Transaction terms with post-closing impact
Every term in every transaction agreement has a post-closing impact. However, certain terms specifically deal with future payments and the timing of such payments.
- Earn-out/performance-based payments: Earn-outs and performance-based payments are typical terms found in deal structures. In most cases, owners forecast a rosy scenario to support their high valuation expectations. Buyers will discount the projections to justify their lower valuation. An easy way (in the documentation) to bridge the gap is to set a floor for the purchase price and provide potential performance payouts if certain benchmarks are achieved. In theory, this is a structure that makes sense for both parties. However, there can be a significant amount left to interpretation based on the drafting of earn-out clause in the agreement.

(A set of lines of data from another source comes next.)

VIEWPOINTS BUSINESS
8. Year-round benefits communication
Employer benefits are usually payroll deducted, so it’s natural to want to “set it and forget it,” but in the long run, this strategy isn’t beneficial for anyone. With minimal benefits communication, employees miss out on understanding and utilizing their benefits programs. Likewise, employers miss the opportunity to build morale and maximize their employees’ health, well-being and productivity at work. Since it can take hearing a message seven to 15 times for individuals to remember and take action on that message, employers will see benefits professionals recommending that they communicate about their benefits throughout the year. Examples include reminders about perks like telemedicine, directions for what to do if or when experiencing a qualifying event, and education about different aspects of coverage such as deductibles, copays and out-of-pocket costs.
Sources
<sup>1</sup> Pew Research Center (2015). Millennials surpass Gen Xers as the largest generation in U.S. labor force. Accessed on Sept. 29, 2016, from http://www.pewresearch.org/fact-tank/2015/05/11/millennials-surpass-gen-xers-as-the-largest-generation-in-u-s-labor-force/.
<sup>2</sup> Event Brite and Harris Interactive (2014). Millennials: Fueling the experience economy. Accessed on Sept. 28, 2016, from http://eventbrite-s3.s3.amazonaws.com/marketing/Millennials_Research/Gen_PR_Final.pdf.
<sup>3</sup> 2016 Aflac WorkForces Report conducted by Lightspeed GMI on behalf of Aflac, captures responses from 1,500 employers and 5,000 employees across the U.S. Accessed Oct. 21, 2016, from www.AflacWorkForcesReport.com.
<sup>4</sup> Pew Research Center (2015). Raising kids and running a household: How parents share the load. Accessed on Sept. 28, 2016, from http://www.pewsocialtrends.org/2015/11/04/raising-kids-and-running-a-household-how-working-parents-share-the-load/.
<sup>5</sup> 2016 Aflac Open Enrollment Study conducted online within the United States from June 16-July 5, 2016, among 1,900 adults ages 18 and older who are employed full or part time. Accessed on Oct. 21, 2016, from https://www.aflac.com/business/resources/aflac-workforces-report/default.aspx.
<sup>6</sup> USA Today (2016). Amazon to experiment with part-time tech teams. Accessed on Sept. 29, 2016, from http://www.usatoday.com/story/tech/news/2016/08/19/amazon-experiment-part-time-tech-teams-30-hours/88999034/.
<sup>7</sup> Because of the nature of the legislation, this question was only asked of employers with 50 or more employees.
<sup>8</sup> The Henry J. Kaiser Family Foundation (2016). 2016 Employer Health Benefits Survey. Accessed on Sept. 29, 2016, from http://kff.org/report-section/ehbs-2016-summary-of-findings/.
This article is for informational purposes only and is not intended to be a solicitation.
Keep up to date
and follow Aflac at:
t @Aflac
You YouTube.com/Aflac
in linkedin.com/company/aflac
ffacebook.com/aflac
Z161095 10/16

Many buyers will say that earn-outs keep the parties on opposite sides of the table until the earn-out is earned or expires.
- Deferred payments/installment sale: Deferred payments or an installment sale consist of contractual non-contingent payments that are scheduled to be made regardless of the company’s financial performance. While not labeled seller financing, these payments represent the right to be paid and rely on the existence of the company and the excess cashflow for the payments to be made.
- Seller financing: In order to achieve a certain valuation, buyers may ask sellers to take on some risk related to a portion of the purchase price that they were unable to finance. The result is seller financing in the form of subordinated notes. These notes typically have below market interest rates, long terms and significant restrictions relating to the payment of interest or principal.
Post-closing transaction roles
Private equity firms typically develop a strategic plan for the 100 days following an acquisition. This plan will cover every aspect of the business including sales, manufacturing, operations, finance and administration. The plan will be driven by the financial projections that were disclosed during the due diligence process. Be prepared to create the strategy and execute the tactics around that plan. Here are some of the roles you could hold post-transaction:
- Employee: The first thing to remember is that you are not in charge anymore. As much as you want to make unilateral decisions, it will be important to consult with the private equity group on significant operational changes. The last thing you should do is surprise your new partners with a major decision. Most employment agreements have 1 to 3 year terms. Most agreements tend to be shorter rather than longer and have termination clauses for both parties.
- Advisor/Consultant: If you are functioning as an advisor or consultant, it is probably evident that you have a significantly diminished role and that you are no longer in charge. It is likely that you are being consulted on an as-needed basis and are not active in the day-to-day operations of the business. This is an ideal role if you are looking to transition out of the business. It allows the current management to utilize your knowledge base while also diminishing your influence within the employee ranks.
- Board member: Serving on the board of directors is an easy way to remain active in the company but have a clear split from operations. You will be involved in the overall strategic direction of the company but not be responsible for the execution. This is a good long-term solution to company insight and involvement if you retain a significant ownership position.
For many business owners, the sale of your company represents the culmination of countless sleepless nights over the years. Each of these years was filled with milestones: your first sale, your first hire, revenues multiplying, etc. The final milestone to hit is successfully executing a sale and creating generational wealth. It’s a marathon, not a sprint, but if you are diligent and patient throughout the process, it will pay off.